人影の右手には……ビッグスーツ用の装備と思われるライフル。人影はゆっくりと右腕をあげて、ライフルの銃口をニッケル達三人に向ける。
「……そう来るなら仕方ねえ、悪く思わないでくれよ!」
バシュゥ!
ニッケルは相手に撃たれるより先に、ライフルの引き金を引く。放たれた緑色のビームは人影の左腕に命中する。
ガシャリ……
人影の左腕は関節から千切れ、地面に落下する。だが人影は、全く気に留めることもなく、ゆっくりと歩き続ける。
(なんだこいつ?)
不思議に思いながらもカリオは跳躍、ニッケルと人影を飛び越すと、人影の後方で着地。そのまま横に一回転する形で斬撃を放つ。

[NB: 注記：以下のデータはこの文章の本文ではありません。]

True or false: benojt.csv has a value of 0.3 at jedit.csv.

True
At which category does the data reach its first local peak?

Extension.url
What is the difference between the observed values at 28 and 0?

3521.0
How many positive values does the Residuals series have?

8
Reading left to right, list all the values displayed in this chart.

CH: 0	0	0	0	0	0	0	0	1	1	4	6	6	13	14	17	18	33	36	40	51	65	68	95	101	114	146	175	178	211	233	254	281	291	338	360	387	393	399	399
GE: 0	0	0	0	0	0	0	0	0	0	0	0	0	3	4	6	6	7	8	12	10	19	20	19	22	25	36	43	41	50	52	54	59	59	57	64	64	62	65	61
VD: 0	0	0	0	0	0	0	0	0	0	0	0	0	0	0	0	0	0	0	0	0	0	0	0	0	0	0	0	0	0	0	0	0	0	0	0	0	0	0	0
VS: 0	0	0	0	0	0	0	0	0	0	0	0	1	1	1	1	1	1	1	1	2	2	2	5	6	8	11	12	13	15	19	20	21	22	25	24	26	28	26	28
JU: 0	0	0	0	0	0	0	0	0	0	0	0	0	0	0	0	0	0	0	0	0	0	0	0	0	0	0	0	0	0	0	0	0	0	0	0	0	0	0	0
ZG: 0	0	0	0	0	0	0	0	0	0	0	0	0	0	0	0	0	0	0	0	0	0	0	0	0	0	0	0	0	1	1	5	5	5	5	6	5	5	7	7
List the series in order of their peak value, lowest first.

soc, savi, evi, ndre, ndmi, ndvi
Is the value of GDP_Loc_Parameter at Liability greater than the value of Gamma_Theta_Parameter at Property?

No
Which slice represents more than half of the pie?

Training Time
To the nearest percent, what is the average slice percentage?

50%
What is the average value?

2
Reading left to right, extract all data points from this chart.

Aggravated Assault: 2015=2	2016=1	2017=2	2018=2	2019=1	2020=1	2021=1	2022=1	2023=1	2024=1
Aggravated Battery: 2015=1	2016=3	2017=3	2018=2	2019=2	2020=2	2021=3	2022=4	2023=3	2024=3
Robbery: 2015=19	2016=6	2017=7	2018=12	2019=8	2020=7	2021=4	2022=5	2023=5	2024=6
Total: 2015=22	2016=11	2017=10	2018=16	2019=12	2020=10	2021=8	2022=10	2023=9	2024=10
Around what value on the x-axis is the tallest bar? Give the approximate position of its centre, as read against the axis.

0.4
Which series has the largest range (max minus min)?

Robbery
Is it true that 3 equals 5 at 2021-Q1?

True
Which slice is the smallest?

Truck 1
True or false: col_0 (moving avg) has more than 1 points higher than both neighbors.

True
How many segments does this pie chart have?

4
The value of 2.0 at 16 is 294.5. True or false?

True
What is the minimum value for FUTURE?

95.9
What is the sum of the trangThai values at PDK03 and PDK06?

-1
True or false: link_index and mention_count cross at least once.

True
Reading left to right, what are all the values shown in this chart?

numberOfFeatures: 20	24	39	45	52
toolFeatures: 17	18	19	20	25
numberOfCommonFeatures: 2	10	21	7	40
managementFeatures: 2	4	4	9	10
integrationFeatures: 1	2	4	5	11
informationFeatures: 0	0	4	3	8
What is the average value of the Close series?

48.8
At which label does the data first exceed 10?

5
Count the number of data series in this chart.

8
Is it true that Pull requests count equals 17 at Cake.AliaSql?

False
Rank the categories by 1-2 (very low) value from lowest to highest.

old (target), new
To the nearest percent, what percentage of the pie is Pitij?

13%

円形の剣閃が一瞬宙に浮かぶと同時に、人影の両足が切断され、支えを失った人影は転倒する。
「……およ!?」
後方でビームピストルを構えていたリンコは、目に入った光景に対して思わず声を出す。人型だった青白い光は、突然いくつもの小さな光となって散らばり、それらは宙に浮かび上がると一斉にバラバラの方向へ飛び去って行った。
カリオとニッケルも沢山の光に目を奪われる。それらが視界から消えると同時に、ふと先ほど倒した人影の方を見た。
「……これ、ビッグスーツか?」
三人は倒したモノの近くに歩み寄る。塗装が剥げ、あちこちが錆びたビッグスーツだった。